Write out each record exactly and skip every image.
★ ★ ★ ★
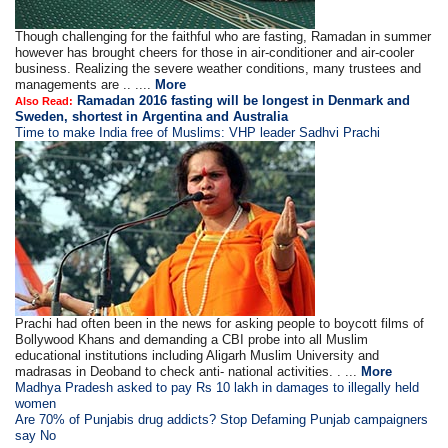
Though challenging for the faithful who are fasting, Ramadan in summer
however has brought cheers for those in air-conditioner and air-cooler
business. Realizing the severe weather conditions, many trustees and
managements are .. ....
More
Ramadan 2016 fasting will be longest in Denmark and
Also Read:
Sweden, shortest in Argentina and Australia
Time to make India free of Muslims: VHP leader Sadhvi Prachi
Prachi had often been in the news for asking people to boycott films of
Bollywood Khans and demanding a CBI probe into all Muslim
educational institutions including Aligarh Muslim University and
madrasas in Deoband to check anti- national activities. . ...
More
Madhya Pradesh asked to pay Rs 10 lakh in damages to illegally held
women
Are 70% of Punjabis drug addicts? Stop Defaming Punjab campaigners
say No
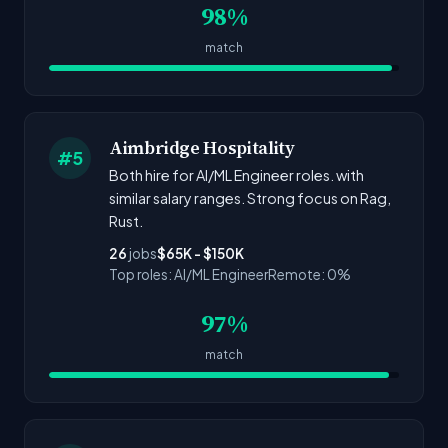
98%
match
Aimbridge Hospitality
#5
Both hire for AI/ML Engineer roles. with
similar salary ranges. Strong focus on Rag,
Rust.
26
jobs
$65K - $150K
Top roles: AI/ML Engineer
Remote: 0%
97%
match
★ ★ ★ ★
**OUTPUT OF THE TASK**
Though challenging for the faithful who are fasting, Ramadan in summer
however has brought cheers for those in air-conditioner and air-cooler
business. Realizing the severe weather conditions, many trustees and
managements are .. ....
More
Ramadan 2016 fasting will be longest in Denmark and
Also Read:
Sweden, shortest in Argentina and Australia
Time to make India free of Muslims: VHP leader Sadhvi Prachi
Prachi had often been in the news for asking people to boycott films of
Bollywood Khans and demanding a CBI probe into all Muslim
educational institutions including Aligarh Muslim University and
madrasas in Deoband to check anti- national activities. . ...
More
Madhya Pradesh asked to pay Rs 10 lakh in damages to illegally held
women
Are 70% of Punjabis drug addicts? Stop Defaming Punjab campaigners
say No
98%
match
Aimbridge Hospitality
#5
Both hire for AI/ML Engineer roles. with
similar salary ranges. Strong focus on Rag,
Rust.
26
jobs
$65K - $150K
Top roles: AI/ML Engineer
Remote: 0%
97%
match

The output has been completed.